EXERCISE BRIEF:
Look over the listing below and tally the lines in which the word "size" turns up. Answer with the tally only.

Segment Start: INPUT MATERIAL

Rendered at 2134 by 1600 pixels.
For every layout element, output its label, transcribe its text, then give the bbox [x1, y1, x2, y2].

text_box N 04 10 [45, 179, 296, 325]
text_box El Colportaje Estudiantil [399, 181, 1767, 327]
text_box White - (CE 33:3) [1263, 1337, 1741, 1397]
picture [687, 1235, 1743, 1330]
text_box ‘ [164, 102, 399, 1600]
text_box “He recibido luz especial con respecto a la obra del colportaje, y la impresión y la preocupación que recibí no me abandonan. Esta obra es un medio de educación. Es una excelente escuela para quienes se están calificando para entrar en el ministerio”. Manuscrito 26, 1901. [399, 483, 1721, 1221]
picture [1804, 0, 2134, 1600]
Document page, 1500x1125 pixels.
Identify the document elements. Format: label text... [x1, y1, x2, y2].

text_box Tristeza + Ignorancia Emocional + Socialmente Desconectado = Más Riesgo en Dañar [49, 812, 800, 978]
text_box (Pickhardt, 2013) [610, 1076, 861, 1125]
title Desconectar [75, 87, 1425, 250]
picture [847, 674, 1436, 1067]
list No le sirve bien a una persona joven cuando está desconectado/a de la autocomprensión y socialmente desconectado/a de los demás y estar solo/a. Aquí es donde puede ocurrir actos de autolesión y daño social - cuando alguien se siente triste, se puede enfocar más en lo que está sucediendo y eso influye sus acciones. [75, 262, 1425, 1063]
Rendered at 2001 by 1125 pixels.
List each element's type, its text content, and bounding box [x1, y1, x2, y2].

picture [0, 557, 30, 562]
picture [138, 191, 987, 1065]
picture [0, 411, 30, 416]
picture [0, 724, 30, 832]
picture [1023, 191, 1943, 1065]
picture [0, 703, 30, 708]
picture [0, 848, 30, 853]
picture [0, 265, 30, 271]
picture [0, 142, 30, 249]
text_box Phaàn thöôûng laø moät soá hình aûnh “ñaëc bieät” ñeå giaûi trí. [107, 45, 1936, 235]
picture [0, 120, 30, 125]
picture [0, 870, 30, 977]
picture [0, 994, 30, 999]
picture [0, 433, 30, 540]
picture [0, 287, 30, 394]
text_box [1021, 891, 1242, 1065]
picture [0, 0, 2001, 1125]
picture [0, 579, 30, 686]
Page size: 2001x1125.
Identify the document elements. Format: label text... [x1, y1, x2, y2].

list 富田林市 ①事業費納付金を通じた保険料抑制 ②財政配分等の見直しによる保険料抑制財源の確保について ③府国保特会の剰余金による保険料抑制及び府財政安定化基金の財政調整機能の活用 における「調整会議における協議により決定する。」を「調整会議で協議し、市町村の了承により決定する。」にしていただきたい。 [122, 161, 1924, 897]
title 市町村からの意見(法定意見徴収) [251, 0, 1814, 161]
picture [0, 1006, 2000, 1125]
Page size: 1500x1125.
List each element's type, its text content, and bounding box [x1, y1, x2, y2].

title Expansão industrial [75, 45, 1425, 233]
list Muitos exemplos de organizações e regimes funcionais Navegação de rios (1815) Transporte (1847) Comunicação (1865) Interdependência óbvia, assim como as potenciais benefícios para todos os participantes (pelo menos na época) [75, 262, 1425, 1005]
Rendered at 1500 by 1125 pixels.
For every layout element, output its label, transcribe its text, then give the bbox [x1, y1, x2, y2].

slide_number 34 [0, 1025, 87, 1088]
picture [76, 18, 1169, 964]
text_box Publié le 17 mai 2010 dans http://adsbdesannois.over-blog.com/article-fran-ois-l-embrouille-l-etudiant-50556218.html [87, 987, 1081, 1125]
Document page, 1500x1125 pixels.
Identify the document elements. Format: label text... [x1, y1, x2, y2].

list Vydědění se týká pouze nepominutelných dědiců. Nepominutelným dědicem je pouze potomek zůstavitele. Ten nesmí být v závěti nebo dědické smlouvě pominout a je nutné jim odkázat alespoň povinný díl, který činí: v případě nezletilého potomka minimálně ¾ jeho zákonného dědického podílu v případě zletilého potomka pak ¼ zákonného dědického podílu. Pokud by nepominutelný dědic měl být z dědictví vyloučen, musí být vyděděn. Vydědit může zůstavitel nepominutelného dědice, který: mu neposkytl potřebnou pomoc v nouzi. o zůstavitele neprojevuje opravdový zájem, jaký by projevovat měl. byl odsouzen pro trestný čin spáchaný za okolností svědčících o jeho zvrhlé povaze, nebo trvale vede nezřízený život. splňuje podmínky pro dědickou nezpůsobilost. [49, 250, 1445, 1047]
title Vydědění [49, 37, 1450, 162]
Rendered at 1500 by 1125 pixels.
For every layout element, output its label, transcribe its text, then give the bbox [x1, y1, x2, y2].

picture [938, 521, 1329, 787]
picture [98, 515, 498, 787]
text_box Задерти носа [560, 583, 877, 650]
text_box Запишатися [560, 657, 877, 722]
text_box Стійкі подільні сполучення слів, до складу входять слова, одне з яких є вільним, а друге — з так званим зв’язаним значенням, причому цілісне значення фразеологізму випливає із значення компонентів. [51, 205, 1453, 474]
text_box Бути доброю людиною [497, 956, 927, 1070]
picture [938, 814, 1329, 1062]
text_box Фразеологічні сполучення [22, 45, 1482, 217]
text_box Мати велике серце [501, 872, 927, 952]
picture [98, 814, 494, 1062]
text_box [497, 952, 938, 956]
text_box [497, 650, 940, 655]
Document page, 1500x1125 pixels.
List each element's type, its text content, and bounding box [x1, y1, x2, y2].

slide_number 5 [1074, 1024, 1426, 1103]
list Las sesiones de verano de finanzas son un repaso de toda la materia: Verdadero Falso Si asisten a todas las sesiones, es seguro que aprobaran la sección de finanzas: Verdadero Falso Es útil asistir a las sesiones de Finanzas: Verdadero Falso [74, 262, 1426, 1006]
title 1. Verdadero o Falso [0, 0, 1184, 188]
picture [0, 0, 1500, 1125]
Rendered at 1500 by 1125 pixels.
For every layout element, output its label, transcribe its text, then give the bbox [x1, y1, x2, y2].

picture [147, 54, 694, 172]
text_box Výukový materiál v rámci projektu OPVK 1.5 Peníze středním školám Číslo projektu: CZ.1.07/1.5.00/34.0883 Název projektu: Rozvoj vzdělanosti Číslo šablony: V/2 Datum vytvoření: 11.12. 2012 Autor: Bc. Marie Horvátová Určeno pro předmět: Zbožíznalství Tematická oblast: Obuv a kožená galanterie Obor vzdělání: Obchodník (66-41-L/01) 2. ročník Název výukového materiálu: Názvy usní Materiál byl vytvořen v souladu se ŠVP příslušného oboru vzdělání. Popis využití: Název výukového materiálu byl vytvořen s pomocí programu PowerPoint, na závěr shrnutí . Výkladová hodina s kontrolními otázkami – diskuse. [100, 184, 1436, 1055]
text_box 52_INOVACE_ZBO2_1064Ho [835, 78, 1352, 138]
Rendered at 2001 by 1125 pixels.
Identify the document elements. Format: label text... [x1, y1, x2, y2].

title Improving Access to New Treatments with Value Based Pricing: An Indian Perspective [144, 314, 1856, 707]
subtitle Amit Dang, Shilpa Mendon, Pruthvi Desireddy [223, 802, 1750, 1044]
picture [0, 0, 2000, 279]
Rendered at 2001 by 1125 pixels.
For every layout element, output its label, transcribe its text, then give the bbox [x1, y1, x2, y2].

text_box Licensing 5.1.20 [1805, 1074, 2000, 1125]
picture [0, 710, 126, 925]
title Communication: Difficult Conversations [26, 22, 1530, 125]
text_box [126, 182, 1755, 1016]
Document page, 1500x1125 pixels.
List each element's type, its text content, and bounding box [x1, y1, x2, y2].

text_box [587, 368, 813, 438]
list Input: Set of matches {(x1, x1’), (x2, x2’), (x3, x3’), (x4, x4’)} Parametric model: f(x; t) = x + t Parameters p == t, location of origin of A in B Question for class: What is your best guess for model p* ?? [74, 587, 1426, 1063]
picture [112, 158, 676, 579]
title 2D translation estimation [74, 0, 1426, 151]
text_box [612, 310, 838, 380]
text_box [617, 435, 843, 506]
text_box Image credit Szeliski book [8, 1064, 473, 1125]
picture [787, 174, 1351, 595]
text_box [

Segment End: INPUT MATERIAL

REPLY:
2